Patell R, Bogue T, Koshy A, et al. Postdischarge thrombosis and hemorrhage in patients with COVID-19. Blood 2020, 136 (11): 1342–1346. Full-text: https://doi.org/10.1182/blood.2020007938

Rushad Patell and colleagues conducted a retrospective observational cohort study of 163 discharged COVID-19 patients not receiving anticoagulation (26% had required ICU care). The cumulative incidence of thrombosis (including arterial and venous events) at day 30 following discharge was 2.5% (95% CI, 0.8-7.6).

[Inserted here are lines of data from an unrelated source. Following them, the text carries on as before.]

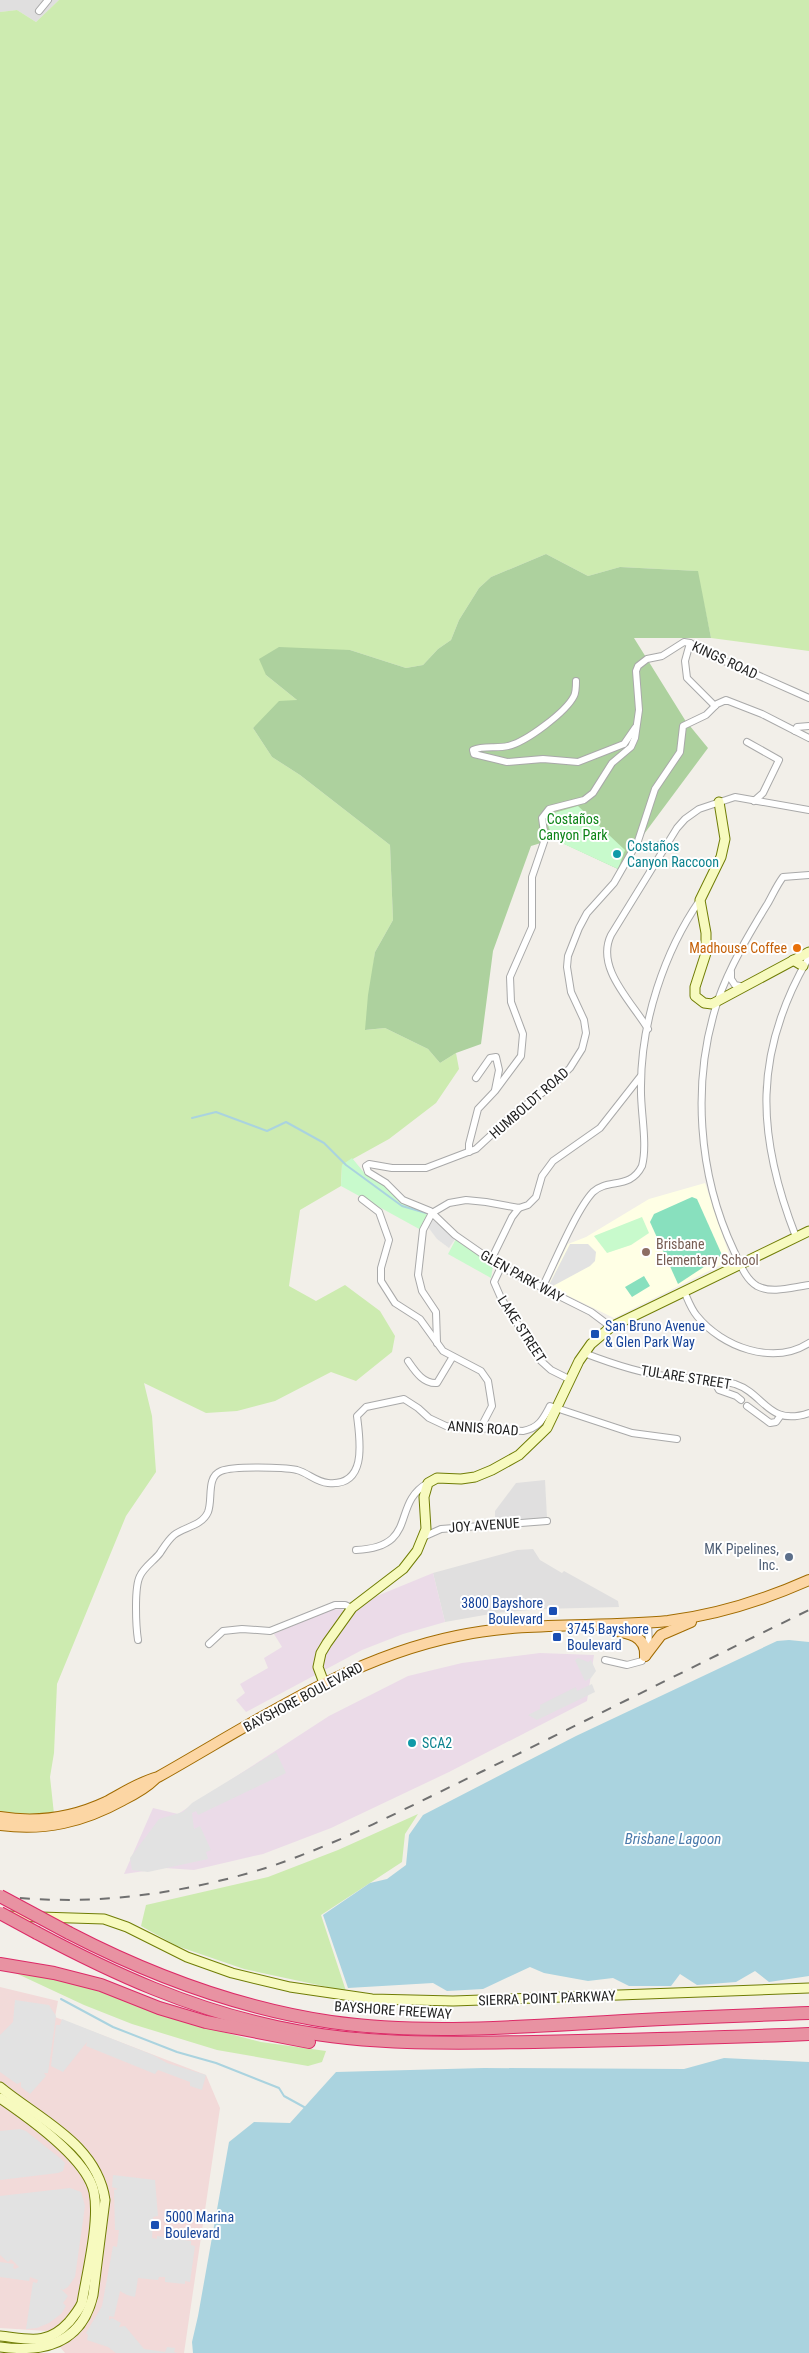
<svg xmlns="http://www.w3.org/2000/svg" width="809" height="2353" font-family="'Roboto Condensed',sans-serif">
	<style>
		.residential { fill: #e0dfdf }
		.commercial { fill: #f2dad9 }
		.industrial { fill: #ebdbe8 }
		.education { fill: #ffffe5 }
		.grass { fill: #cdebb0 }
		.forest { fill: #add19e }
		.park { fill: #c8facc }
		.pitch { fill: #88e0be }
		.parking { fill: #e2e2e2 }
		.water { fill: #aad3df }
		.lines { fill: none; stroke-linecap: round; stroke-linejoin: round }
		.stream { stroke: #aad3df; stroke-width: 2 }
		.street-casing { stroke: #a9a9a9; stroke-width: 8 }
		.secondary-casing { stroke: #707d05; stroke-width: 11 }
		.primary-casing { stroke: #a06b00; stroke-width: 12 }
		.highway-casing { stroke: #dc2a67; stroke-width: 14 }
		.street { stroke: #fff; stroke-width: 6 }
		.secondary { stroke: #f7fabf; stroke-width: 9 }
		.primary { stroke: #fcd6a4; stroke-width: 10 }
		.highway { stroke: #e892a2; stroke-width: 12 }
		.rail { stroke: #707070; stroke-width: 2; stroke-dasharray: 10 10; stroke-linecap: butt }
		.highway-bridge-casing { stroke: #dc2a67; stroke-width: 14; stroke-linecap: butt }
		.highway-bridge { stroke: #e892a2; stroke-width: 12 }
		.culture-dot { fill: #0f9aa8; stroke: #fff; stroke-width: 2 }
		.food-dot { fill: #e8710a; stroke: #fff; stroke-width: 2 }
		.education-dot { fill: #8d6e63; stroke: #fff; stroke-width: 2 }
		.transit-dot { fill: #1a4fb4; stroke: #fff; stroke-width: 2 }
		.service-dot { fill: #5c6f8a; stroke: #fff; stroke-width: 2 }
		.labels { text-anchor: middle; stroke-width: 4; stroke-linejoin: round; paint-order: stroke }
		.street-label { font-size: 14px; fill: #222; stroke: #fff }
		.park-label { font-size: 14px; fill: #0c8416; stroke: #fff }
		.culture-label { font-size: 14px; fill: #0d838f; stroke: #fff; text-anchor: start }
		.food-label { font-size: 14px; fill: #c56008; stroke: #fff; text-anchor: end }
		.education-label { font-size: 14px; fill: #785e54; stroke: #fff; text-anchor: start }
		.transit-label { font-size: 14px; fill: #164399; stroke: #fff; text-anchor: start }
		.service-label { font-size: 14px; fill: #4e5e75; stroke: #fff; text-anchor: end }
		.water-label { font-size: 15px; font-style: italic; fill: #4a7aab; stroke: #fff }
	</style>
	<rect width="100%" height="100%" fill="#f2efe9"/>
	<g class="residential">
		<path d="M0,0h59l-23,22 -19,-12 -17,2z"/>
		<path d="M545,1480l2,38 -52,4v-11l21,-28z"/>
		<path d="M533,1549l7,11 22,13 2,-2 54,30 1,6 -78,2 -45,4 -51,9 -12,-49 84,-23z"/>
	</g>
	<path class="commercial" d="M0,1987l58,14 -3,16 151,58 14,33 -36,245h-119l-18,-22 -47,-3z"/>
	<g class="industrial">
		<path d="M433,1573l12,49 -42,12 -41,16 -116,62 -10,-12 9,-7 -5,-9 28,-16 -4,-10 18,-11 -8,-13 55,-24 12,-1 11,6 20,-17z"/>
		<path d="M540,1653l54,2 -7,46 -138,71 -118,56 -68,26 -69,16 -29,-2 -41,6 29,-66 25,6 151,-98 79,-40 54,-13z"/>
	</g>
	<path class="education" d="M705,1183l26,77 -117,58 -66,-32 20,-42 18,-7 63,-38z"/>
	<g class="grass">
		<path d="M59,0h750v651l-98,-13 -14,-67 -77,-4 -32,9 -42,-22 -55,23 -12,11 -20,32 -8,20 -13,9 -15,16 -17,3 -56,-18 -84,25 31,25 -44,28 19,29 28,18 90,70 3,75 -18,32 -9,78 19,-2 43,21 12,14 16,-10 3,16 -23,34 -47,36 -47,26 -1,21 -41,24 -11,76 27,15 29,-16 35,26 15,25 -3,16 -36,29 -25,-9 -56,29 -38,10 -31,2 -62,-30 8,33 4,56 -30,44 -69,168 -3,69 -4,24 4,37 -34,1 -20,-3v-1800l17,-2 19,12z"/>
		<path d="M418,1814l-13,20 -3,28 -81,53 25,76 -102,-22 -67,-23 -36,-20 5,-21 122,-28 70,-27z"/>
		<path d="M9,1970l61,11 137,47 54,14 65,9 -4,11 -14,4 -91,-16 -85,-26 -48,-19z"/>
	</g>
	<path class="forest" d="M546,554l42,22 32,-9 78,4 13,67h-77l51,82 23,28 -90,121 -64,-30 -23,7 -38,105 -12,93 -25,9 -16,10 -12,-14 -43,-21 -20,2 3,-35 7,-43 18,-32 -3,-75 -90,-70 -28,-18 -19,-29 26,-27 18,-1 -31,-25 -7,-16 20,-12 71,3 56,18 17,-3 15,-16 13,-9 8,-20 20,-32 12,-11z"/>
	<g class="park">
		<path d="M578,806l47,44 -7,19 -65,-30 -5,-14 6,-12z"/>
		<path d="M352,1158l14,17 17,7 21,21 25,10 -8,17 -80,-44 1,-21z"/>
		<path d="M642,1217l7,16 -18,12 -24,8 -13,-17z"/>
		<path d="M456,1239l37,27 -2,12 -43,-24z"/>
	</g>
	<g class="pitch">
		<path d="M692,1197l5,2 25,56 -44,29 -28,-62 4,-8z"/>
		<path d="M644,1276l6,10 -18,11 -7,-10z"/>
	</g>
	<g class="parking">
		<path d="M432,1219l23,20 -6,9 -12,-9 -9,-12z"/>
		<path d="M570,1244h18l8,8 -1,9 -5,5 -37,20 -4,-1z"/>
		<path d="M578,1658l10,4 3,-2 5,11 -5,7 -6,3 -10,-21z"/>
		<path d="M592,1684l3,8 -58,28 -9,-5 12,-6v-4l36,-18 1,4z"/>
		<path d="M276,1752l10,21 -88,42 -2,-4 -4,2 2,16 6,-3 11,24 -5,2 2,7 -60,13 -16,-2 -2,-12 29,-39 24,-7 9,-9z"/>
		<path d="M15,2000l34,5 7,11 -8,57h-4l2,3 -16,18 -9,-7v-5l-4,2 -17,-12v-37l13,-13z"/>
		<path d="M62,2019l91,36 14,8 39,12 -4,15 -12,-4v-4l-32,-12 -3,4 -69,-28 1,-4 -24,30 -12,-6 5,-41h4z"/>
		<path d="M20,2129l6,2 34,27 5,5 -2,8 -5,2 -58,7v-49z"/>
		<path d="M113,2175l42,5 3,36 -5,1 -1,21 5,1v-3l34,5v4l4,1 -5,36 -5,-1v3l-20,-2v-5h-6l-1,3 -20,-2 -3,19 -8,-2 -7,-4 -6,26 -5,-1v4l3,-2 9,5 -2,4 6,-1 19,23 21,3 2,-5 8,1 -1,4 4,1h-62l-8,-6 -21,-7 1,-5 -2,-2 16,-27 11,-60 4,1 2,-17h-4l-1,-40 4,-1 -6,-2z"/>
		<path d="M70,2188l11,4 4,14 -10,71 -7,10 -5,3 -3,-2 8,8 -5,7 3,3 -5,8 -12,9 -12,5 -11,1 7,-47 4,1 1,-3 -8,-3 -1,4 -29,-4v-15l14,2 -1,4 2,1 4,-2 -8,-8 -3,3 -8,-7v-59z"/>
	</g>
	<g class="water">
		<path d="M789,1640l20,2v334l-40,6 -14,-11 -19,11 -39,3 -17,-11 -9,12h-42l-16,-8 -25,3 -44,-8 -14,-6 -47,22 -36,2 -14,-8 -85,5 -25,-73 47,-32 17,-4 19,-14 3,-30 14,-20 153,-79 201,-95z"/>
		<path d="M724,2058l85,4v291h-616l-1,-11 6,-26 31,-174 25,-20 36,1 46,-51 148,-4 200,1z"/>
	</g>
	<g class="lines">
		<g class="stream">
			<path d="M192,1118l24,-6 51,19 19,-9 38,21 22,22 56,41 24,7"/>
			<path d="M61,1999l52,28 64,25 39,11 63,25 5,8 20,11"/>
		</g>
		<defs>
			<g id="street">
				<path d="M39,11l9,-11"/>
				<path d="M690,643l-5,18 2,17 28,28"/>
				<path d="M576,681c0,5 0,11 -2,15 -8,16 -48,46 -66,50 -11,3 -24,-1 -35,4l1,4 33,8 36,-3 35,3 46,-18 11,-16"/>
				<path d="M795,731l2,-4 12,-1"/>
				<path d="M747,742l32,18 -16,33 -9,8"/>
				<path d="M634,848l32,-4"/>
				<path d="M809,875l-26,2c-6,8 -10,17 -15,26 -19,31 -38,63 -50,97 -27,81 -20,175 16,251 6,12 11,28 23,35 15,8 36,1 52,-1"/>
				<path d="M731,972v7l4,6 9,2"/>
				<path d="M648,1029c-16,-27 -53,-61 -37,-94l66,-107 8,-9 14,-10 36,-12 74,13"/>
				<path d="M476,1078l14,-20 6,-1 3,13 -4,20"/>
				<path d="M469,1152v-8l9,-35 17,-18 26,-35 2,-22 -12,-32 -1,-25 22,-50v-50l13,-38 -3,-21 7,-9 35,-9 9,-7 19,-30 19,-16 4,-9 4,-28 -3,-39 2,-5 9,-7 15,-3 22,-14 6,1 21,13 26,10 72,32"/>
				<path d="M362,1199l17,13 10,28 -8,28v13l14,22 25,16 23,32 38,20 7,10 4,25 -11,21"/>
				<path d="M796,1237c-40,-102 -43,-184 13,-280"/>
				<path d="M491,1260l21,-43 7,-9"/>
				<path d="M501,1267l-7,15 7,16 40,63 10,9 18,9"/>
				<path d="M542,1288c12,-24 34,-78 51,-96 15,-14 37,-2 49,-26 6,-23 -2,-56 -1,-80 0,-64 23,-134 59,-186"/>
				<path d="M684,1291c4,9 7,18 13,25 25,31 76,50 112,27"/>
				<path d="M611,1327l-20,-15 -90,-45 -46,-32 -25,-24 -27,-11 -17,-17 -18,-11 -2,-6 3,-2 23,4h34l50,-19 39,-36 39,-29 16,-16 12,-19 4,-16 -2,-13 -13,-28 -4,-25 1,-11 11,-28 8,-15 27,-30 24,-42 17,-52 25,-37 3,-26 23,-11 11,-11 9,-4 36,14 47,24"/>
				<path d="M437,1343l-1,-31 -14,-21 -4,-16 5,-45 9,-17 17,-10 17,-3 20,2 33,6 9,-3 8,-8 6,-21 11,-15 47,-33 40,-51"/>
				<path d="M584,1353c26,10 54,20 82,23 22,3 47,2 69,8 30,10 33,43 74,29"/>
				<path d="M408,1361c7,10 15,23 29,22l15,-25"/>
				<path d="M714,1381l5,9 17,6 5,4"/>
				<path d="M747,1406l23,17 6,-1 5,-7"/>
				<path d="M423,1537l18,-8 106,-8"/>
				<path d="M356,1550c64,-3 34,-46 72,-67"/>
				<path d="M138,1640c-2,-13 -4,-53 2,-64 4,-9 14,-15 20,-23 4,-6 8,-13 14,-18 10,-8 28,-9 34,-23 5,-13 -2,-35 13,-41 12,-5 62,-4 76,-1 11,3 19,12 31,13 40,4 32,-43 29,-67l9,-9 38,-8 14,9 11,10 17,8 77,5c16,-3 20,-12 27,-25l82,27 45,6"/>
				<path d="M209,1644l14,-13 19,-2 28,2 65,-26h10l7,3"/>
				<path d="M605,1660l22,5 15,-4 7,-14 -1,-25"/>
			</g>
			<g id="secondary">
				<path d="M719,802l6,37 -4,18 -21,43 6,33v20l-11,34v9l9,7 8,1 97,-52"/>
				<path d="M793,960l10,6"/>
				<path d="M324,1683l-6,-16 3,-14 6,-10 25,-35 51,-39 14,-18 9,-22 -2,-32 4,-14 9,-5 24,1 14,-2 17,-7 27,-15 28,-27 32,-67 12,-17 20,-17 198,-96"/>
				<path d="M8,1916l96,3 23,8 60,30 45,16 58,14 82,12 81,2 356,-13"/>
				<path d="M0,2087c40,33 97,57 105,113l-12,95c-11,48 -49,58 -93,52"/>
				<path d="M0,2098c28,19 87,60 94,94 6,29 -7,80 -12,111 -3,7 -8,13 -13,19 -22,24 -40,17 -69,14"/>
			</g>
			<g id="primary">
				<path d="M602,1628c18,4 45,4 43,28"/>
				<path d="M645,1656l16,-21 30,-13"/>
				<path d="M0,1817c37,6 72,1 106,-15 17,-9 33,-20 52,-25 96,-54 190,-119 299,-141 70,-15 141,-8 211,-15 49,-6 96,-21 141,-41"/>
				<path d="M0,1825c45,6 83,-3 123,-25 12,-6 23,-12 32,-21"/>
			</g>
			<g id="highway">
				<path d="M37,1933c77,41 154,76 240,94 86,19 170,16 257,15 92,-2 183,-4 275,-8"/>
				<path d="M69,1933c83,43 168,75 262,89 85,12 172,6 258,1 73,-5 147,-7 220,-10"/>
				<path d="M0,1964l54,9 47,12 58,23 47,14 103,20"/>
			</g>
		</defs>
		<use href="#street" class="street-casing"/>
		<use href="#secondary" class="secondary-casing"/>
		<use href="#primary" class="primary-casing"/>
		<use href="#highway" class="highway-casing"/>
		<use href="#street" class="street"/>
		<use href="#secondary" class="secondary"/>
		<use href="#primary" class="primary"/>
		<use href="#highway" class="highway"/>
		<path class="rail" d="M0,1896c91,11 185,-2 272,-30 73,-25 142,-62 211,-95 109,-53 217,-108 326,-161"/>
		<defs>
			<g id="highway-bridge">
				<path d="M0,1896l69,37"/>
				<path d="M0,1913l37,20"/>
			</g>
		</defs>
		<use href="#highway-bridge" class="highway-bridge-casing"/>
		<use href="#highway-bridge" class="highway-bridge"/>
	</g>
	<g class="culture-dot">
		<circle cx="617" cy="854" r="5"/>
		<circle cx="412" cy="1743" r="5"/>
	</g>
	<circle class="food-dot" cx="797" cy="948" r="5"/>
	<circle class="education-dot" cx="646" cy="1252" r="5"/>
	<g class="transit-dot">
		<rect x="590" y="1329" width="10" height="10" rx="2.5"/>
		<rect x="548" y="1606" width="10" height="10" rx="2.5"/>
		<rect x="552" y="1632" width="10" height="10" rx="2.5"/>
		<rect x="150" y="2220" width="10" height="10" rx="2.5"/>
	</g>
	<circle class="service-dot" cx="789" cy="1557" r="5"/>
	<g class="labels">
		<g class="street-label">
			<text transform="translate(725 660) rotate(25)" y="5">KINGS ROAD</text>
			<text transform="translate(529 1103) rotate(-41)" y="5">HUMBOLDT ROAD</text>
			<text transform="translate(522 1276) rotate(29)" y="5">GLEN PARK WAY</text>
			<text transform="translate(522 1329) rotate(57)" y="5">LAKE STREET</text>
			<text transform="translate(686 1377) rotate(9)" y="5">TULARE STREET</text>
			<text transform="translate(483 1428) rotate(4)" y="5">ANNIS ROAD</text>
			<text transform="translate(484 1525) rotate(-4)" y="5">JOY AVENUE</text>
			<text transform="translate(303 1697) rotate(-28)" y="5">BAYSHORE BOULEVARD</text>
			<text transform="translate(547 1998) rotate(-2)" y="5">SIERRA POINT PARKWAY</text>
			<text transform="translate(393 2010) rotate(4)" y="5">BAYSHORE FREEWAY</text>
		</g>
		<g class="park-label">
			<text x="573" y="824">Costaños<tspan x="573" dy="16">Canyon Park</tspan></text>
		</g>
		<g class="culture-label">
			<text x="627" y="851">Costaños<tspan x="627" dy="16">Canyon Raccoon</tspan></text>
			<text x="422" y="1748">SCA2</text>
		</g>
		<g class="food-label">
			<text x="787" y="953">Madhouse Coffee</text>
		</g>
		<g class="education-label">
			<text x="656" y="1249">Brisbane<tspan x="656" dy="16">Elementary School</tspan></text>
		</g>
		<g class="transit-label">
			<text x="605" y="1331">San Bruno Avenue<tspan x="605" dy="16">&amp; Glen Park Way</tspan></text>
			<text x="543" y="1608" text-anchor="end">3800 Bayshore<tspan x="543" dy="16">Boulevard</tspan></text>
			<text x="567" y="1634">3745 Bayshore<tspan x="567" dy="16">Boulevard</tspan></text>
			<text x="165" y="2222">5000 Marina<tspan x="165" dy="16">Boulevard</tspan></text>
		</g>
		<g class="service-label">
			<text x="779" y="1554">MK Pipelines,<tspan x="779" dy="16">Inc.</tspan></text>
		</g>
		<g class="water-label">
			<text x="673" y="1844">Brisbane Lagoon</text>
		</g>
	</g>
</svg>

The cumulative incidence of major hemorrhage was 0.7% and of clinically relevant non-major bleeds was 2.9%, emphasizing the need for randomized data to inform recommendations for universal post-discharge thromboprophylaxis.

 

Spanish

If you read Spanish, read Aunión JA. La escuela en la era covid: cómo sacar adelante a la generación que deberá pagar las deudas de la pandemia. El País 2020, published 12 September. Full-text: https://elpais.com/educacion/2020-09-12/la-escuela-en-la-era-covid-como-sacar-adelante-a-la-generacion-que-debera-pagar-las-deudas-de-la-pandemia.html

Expertos, alumnos y profesores de todo el mundo cuentan su experiencia y esbozan los retos a los que se enfrenta el sistema educativo.